HONG KONG - Sales of local fresh chickens will be suspended from today, Monday, drastically cutting daily supplies, until imports of live poultry from the mainland resume in June.
The Standard reports that more than 50 of 130 chicken stalls are expected to suspend their businesses until the ban is lifted.
Hong Kong and Kowloon Poultry Dealers and Workers Association officer Leung Wai-tong said they are incurring more losses by the continued ban on mainland imports rather than by closing their shops temporarily.
Live poultry imports from Shenzhen farms were suspended in January for 21 days because of the threat of H7N9 bird flu.
The ban was extended until June so that a site to segregate mainland birds from local ones could be ready.
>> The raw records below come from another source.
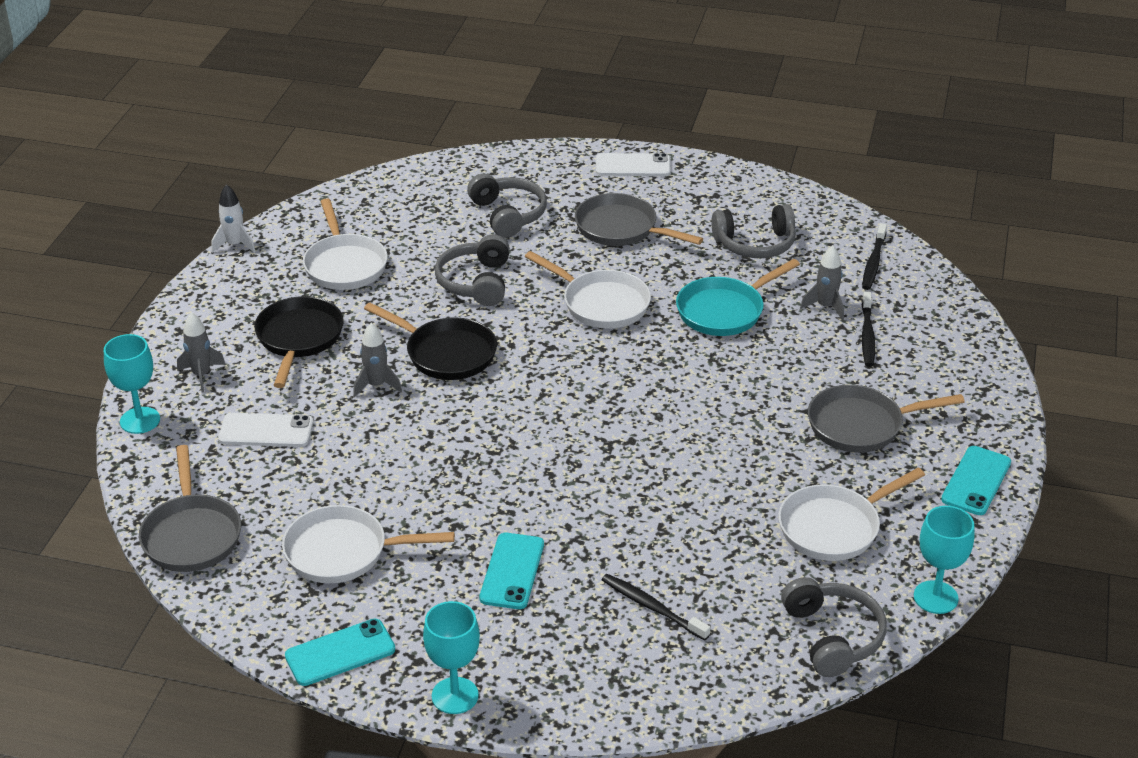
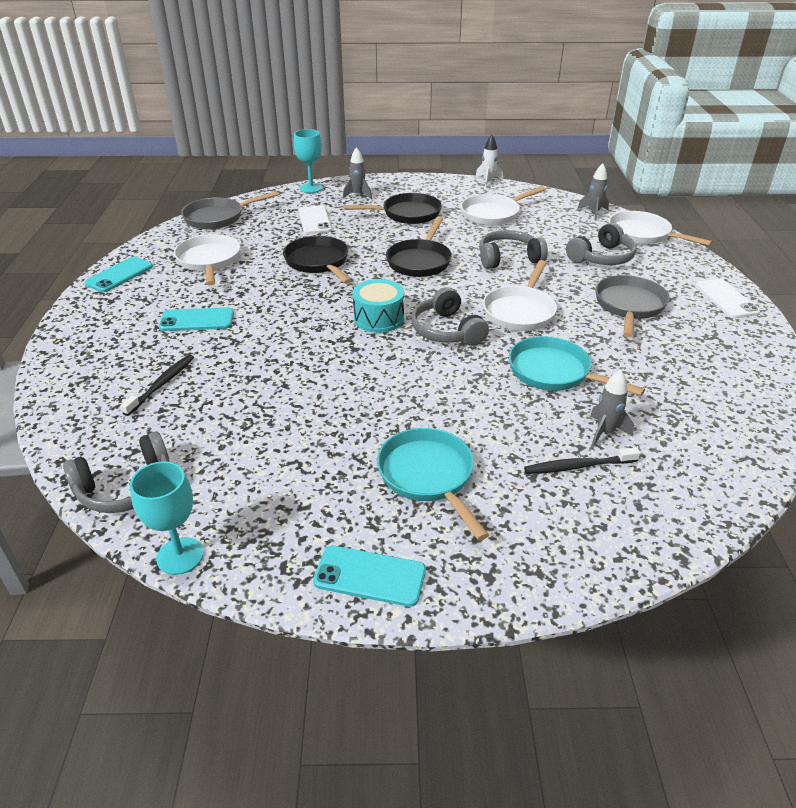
camera: 75 degrees right, 0 degrees up
(340, 653) = (119, 275): turquoise phone -> turquoise phone turned 75 degrees clockwise
(376, 385) = (373, 244): grey rocket -> grey rocket (593, 213)
(404, 443) = (318, 262): none -> black pan
(455, 696) = (77, 318): turquoise goblet -> none
(573, 412) = (378, 318): none -> turquoise drum
(755, 244) = (671, 377): grey headphones -> grey headphones (446, 331)
(834, 527) = (272, 473): white pan -> white pan (642, 234)
(861, 425) = (428, 476): grey pan -> turquoise pan
(873, 262) = (710, 458): black toothbrush -> none

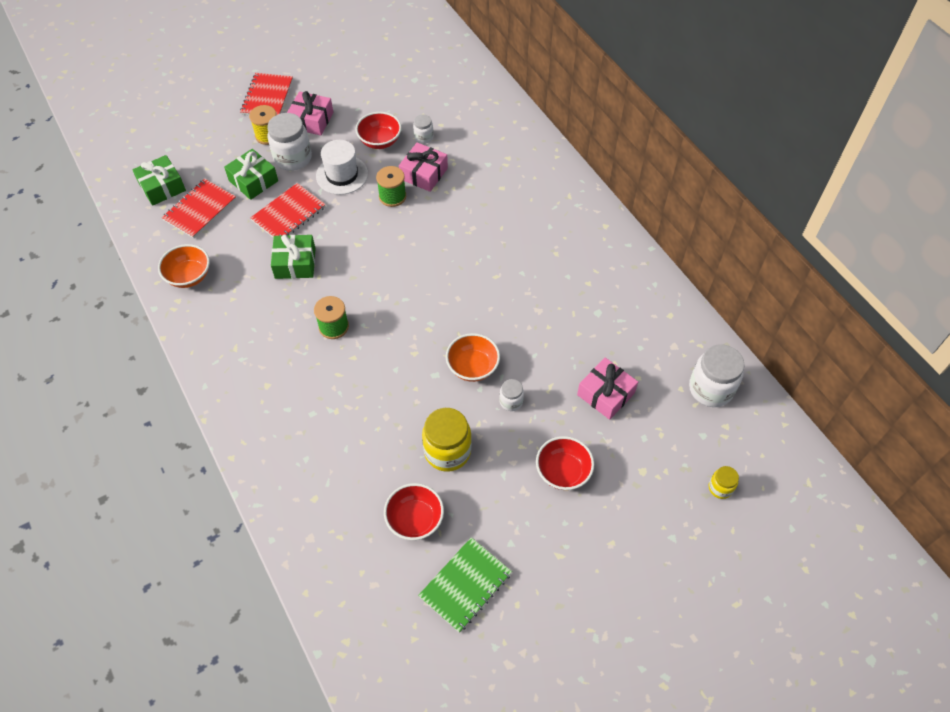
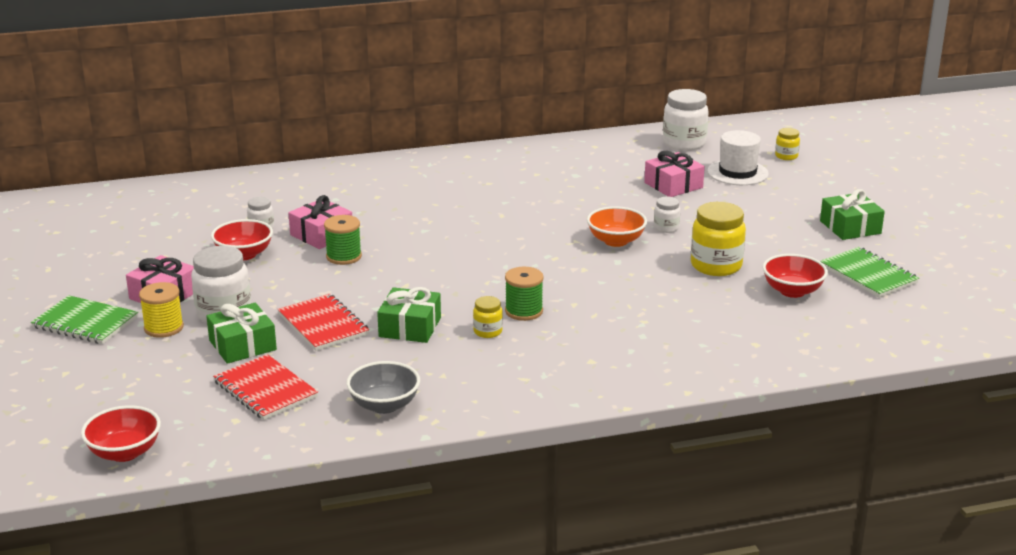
camera: 75 degrees left, 30 degrees down
(162, 187) = (195, 418): green gift -> green gift (850, 227)
(189, 276) = (384, 405): orange bowl -> grey bowl
(267, 97) = (85, 322): red notebook -> green notebook
(298, 311) = (488, 331): none -> yellow jar
(342, 175) = (282, 284): white hat -> white hat (737, 172)
(563, 472) = (754, 215): red bowl -> red bowl (124, 452)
This is being done to further minimize the risk of bird flu spreading to local birds.
But Leung said the price of chickens rose to HK$40 per catty yesterday, compared with HK$20 per catty during the Lunar New Year.
This is deterring people from buying fresh chickens, he added.
"Many vendors have sustained losses, some have even had to close their stalls for a few days."
He said the five-month ban on mainland birds has affected their livelihood tremendously.
But the government has done little to mitigate their losses.
Leung said there were about 130 stalls selling local chickens, and so far about 50 vendors will suspend their sales, including transportation workers and retailers.
According to the Agriculture, Fisheries and Conservation Department, the average supply of live chickens from Cheung Sha Wan Temporary Wholesale Market this month ranged between 9,500 and 15,000 birds.
The wholesale price jumped from HK$34 per catty on 1 April to HK$39.10 per catty yesterday. It was HK$40 per catty last Sunday.
A spokesman for the Food and Health Bureau said it would closely monitor the supply of chickens.
It is also willing to provide assistance to different stakeholders in the live poultry industry, including breeders, wholesalers and retailers, and strengthen communication to ensure a sustainable supply of local live chickens.